The cost of abandoning cites and campuses around the world as sea level rises, should be enough to give a context for what the impending catastrophe will cost.

There are already indications of how severe this could be. Since 1957, there have been warnings that Indonesia’s capital Jakarta is sinking. By 2050, up to 95% of the northern portion of the city will be below sea level.

In 2007, a monsoon left large parts of the city under 1.5m of water. Climate change has accelerated the subsidence, which is the major underlying cause, but its subsequent vulnerability to flooding from weather events has been exacerbated by more severe storms and rising sea levels.

Comparative studies around the world have found similarly vulnerable cities, not least of which is the San Francisco Bay Area.

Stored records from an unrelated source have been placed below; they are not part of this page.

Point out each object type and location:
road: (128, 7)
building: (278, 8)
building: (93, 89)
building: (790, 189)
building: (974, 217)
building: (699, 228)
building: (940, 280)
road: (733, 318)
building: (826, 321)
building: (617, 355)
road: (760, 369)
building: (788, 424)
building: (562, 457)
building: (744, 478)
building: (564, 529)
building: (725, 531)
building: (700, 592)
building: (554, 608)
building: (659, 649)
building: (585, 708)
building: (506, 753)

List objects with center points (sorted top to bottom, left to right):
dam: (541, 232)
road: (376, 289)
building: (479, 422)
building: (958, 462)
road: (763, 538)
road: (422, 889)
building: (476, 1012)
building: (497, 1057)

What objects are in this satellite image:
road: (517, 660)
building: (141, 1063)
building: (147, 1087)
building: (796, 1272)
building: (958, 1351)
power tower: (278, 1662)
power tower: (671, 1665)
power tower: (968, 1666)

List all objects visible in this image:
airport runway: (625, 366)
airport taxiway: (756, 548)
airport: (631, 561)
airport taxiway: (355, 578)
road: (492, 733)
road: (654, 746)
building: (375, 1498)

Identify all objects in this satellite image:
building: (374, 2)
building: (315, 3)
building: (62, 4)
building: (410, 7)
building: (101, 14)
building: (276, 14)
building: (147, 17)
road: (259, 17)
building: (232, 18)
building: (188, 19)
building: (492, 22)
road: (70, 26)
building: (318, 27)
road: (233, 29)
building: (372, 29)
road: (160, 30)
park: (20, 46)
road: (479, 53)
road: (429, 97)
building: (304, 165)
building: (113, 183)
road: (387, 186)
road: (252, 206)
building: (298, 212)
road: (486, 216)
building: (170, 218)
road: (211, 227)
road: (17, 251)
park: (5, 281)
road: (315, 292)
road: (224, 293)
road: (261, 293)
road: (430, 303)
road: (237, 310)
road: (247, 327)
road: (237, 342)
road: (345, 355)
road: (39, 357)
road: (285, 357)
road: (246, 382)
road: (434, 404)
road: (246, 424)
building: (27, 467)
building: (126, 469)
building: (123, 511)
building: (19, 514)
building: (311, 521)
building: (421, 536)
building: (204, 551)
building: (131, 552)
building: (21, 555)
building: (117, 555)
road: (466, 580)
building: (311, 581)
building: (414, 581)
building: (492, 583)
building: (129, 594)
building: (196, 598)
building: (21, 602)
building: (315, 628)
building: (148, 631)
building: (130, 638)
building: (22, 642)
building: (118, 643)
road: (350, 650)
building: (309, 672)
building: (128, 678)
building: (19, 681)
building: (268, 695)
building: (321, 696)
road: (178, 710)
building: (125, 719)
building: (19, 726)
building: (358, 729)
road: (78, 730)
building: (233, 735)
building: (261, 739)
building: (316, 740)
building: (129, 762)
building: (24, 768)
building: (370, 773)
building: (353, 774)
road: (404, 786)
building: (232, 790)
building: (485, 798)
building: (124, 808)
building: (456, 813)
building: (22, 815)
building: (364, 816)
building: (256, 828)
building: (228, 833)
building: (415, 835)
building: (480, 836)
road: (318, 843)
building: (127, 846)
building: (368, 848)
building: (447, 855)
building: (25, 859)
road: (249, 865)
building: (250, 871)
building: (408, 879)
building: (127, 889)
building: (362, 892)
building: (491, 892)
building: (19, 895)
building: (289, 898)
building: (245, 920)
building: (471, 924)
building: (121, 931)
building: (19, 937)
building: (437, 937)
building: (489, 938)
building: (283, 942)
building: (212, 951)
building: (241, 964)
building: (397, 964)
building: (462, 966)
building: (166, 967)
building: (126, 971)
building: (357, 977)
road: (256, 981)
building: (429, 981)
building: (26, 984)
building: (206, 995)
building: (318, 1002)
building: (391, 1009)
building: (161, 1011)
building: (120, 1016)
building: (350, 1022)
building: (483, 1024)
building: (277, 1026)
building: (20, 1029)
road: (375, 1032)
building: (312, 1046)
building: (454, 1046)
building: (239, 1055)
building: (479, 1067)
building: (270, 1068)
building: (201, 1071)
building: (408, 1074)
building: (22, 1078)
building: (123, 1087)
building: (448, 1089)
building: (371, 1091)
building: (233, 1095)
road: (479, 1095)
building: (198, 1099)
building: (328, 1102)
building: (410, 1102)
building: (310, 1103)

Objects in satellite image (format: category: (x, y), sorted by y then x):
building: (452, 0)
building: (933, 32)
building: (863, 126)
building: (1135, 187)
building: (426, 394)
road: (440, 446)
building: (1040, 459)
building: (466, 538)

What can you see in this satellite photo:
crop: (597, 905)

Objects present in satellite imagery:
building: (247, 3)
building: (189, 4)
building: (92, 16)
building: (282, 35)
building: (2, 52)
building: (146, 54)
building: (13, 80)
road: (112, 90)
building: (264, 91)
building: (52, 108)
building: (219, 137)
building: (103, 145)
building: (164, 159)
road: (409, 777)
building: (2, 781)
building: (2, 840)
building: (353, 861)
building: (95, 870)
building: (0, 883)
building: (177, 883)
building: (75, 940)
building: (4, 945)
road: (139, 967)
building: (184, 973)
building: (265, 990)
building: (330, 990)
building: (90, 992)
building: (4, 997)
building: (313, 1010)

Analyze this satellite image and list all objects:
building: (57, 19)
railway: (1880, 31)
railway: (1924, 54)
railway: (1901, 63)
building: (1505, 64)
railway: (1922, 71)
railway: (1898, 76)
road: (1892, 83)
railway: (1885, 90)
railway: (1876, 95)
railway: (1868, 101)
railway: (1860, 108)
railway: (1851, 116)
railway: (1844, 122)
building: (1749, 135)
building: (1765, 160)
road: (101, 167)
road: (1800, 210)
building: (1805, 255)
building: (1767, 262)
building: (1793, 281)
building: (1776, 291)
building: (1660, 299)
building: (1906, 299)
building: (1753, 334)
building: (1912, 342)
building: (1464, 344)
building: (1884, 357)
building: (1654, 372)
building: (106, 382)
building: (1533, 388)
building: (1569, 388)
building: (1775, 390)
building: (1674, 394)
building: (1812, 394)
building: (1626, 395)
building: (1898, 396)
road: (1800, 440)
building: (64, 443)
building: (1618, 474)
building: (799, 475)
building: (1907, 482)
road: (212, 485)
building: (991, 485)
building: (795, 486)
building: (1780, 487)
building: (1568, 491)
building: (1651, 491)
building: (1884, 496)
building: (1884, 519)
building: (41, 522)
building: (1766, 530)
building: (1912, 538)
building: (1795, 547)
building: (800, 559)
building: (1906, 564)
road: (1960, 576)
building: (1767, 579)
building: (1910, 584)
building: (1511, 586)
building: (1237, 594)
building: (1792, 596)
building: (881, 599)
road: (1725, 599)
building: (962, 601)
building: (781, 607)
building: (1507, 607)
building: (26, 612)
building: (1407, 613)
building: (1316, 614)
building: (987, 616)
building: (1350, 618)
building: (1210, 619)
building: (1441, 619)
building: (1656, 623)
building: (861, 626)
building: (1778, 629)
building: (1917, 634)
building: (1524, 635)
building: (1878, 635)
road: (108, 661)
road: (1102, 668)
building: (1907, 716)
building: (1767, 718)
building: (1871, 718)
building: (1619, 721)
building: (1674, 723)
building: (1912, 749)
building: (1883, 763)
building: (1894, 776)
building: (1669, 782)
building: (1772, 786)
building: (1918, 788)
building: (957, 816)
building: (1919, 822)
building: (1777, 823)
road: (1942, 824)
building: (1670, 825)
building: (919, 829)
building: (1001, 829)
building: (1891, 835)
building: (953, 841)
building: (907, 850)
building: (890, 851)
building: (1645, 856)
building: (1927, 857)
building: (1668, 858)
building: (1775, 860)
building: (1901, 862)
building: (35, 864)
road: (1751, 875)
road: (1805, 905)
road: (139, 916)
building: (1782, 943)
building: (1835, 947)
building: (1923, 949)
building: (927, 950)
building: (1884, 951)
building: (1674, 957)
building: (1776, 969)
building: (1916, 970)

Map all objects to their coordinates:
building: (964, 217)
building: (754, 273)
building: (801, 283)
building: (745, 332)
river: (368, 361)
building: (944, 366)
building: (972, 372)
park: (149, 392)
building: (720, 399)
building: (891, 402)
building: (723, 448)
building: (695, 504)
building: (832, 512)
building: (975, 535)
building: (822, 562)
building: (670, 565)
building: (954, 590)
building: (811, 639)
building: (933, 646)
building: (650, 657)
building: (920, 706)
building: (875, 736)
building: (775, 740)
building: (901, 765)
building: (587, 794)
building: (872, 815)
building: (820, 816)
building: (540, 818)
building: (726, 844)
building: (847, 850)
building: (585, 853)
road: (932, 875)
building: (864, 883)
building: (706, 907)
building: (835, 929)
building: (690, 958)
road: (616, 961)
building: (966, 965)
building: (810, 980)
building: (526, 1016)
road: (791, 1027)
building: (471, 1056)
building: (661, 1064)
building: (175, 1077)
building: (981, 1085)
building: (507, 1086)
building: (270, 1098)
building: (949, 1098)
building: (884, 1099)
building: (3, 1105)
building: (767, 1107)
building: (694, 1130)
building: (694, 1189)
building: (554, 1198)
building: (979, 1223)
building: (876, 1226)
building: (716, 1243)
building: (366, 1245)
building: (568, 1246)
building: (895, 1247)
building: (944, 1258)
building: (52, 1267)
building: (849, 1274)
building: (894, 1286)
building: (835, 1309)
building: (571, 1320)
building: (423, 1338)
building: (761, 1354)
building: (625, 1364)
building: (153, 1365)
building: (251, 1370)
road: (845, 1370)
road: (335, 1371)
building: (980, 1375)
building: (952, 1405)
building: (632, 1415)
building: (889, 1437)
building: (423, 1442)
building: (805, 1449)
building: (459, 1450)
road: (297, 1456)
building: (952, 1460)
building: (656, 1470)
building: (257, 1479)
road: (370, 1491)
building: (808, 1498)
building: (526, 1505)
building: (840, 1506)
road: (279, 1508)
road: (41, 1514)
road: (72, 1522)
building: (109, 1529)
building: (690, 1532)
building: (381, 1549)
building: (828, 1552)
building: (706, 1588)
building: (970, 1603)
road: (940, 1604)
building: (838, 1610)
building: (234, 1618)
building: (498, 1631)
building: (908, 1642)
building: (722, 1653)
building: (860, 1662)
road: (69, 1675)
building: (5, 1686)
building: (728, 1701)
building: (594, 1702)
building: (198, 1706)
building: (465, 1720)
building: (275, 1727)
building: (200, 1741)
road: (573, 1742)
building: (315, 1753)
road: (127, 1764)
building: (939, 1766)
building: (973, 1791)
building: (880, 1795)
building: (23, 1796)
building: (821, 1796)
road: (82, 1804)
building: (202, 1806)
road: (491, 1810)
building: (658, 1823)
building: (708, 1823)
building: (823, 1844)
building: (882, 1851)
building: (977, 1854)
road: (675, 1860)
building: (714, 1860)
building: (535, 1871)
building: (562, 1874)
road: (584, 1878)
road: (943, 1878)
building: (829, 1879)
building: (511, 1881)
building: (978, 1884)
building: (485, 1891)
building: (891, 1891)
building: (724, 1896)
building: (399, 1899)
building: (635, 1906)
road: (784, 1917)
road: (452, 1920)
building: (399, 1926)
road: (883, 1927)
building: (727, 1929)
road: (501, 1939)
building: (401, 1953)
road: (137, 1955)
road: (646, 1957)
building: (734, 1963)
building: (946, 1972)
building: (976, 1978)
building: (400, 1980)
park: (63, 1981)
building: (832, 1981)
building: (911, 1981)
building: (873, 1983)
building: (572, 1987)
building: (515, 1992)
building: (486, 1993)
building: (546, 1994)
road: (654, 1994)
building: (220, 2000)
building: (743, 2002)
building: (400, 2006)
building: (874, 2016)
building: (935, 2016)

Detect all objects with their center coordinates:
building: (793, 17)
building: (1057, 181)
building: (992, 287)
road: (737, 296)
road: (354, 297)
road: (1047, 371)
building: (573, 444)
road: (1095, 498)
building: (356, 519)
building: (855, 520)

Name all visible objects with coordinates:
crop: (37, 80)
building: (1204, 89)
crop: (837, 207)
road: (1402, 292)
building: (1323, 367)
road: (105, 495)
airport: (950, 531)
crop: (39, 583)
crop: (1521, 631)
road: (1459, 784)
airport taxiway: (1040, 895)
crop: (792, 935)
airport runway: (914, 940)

Compare the cost of abandon a city of 10 million people to investing in a climate change programme.

Is it time for organisations like Google, Microsoft, IBM, HPE Dell Technologies, Fujitsu, Lenovo, Huawei, Cisco, Amazon, to name but a few, to step up, collaborate and spend some of their billions investing in the future of the planet to ensure there is still a market to sell to beyond 2100 — and not just for Sou’westers, Macintoshes and Wellies?

Imagine a kind of General Public Licence for any technology developed specifically to tackle climate change. All governments, NGOs and private companies being able to use the technologies towards a unified goal of reducing the impact of climate change.

When one looks at the immense achievements of Apollo, the Concorde, Bletchley Park, CERN, LIGO and Event Horizon, it is clear that great leaps can be made when the imperative is there, the resources are committed and deadlines are set.

If ever there was an issue that required extraordinary effort, it is this. And as it is an issue that faces all of humanity, surely that should be enough of a unifying cause to see old objections and old norms broken by the common need for a common good.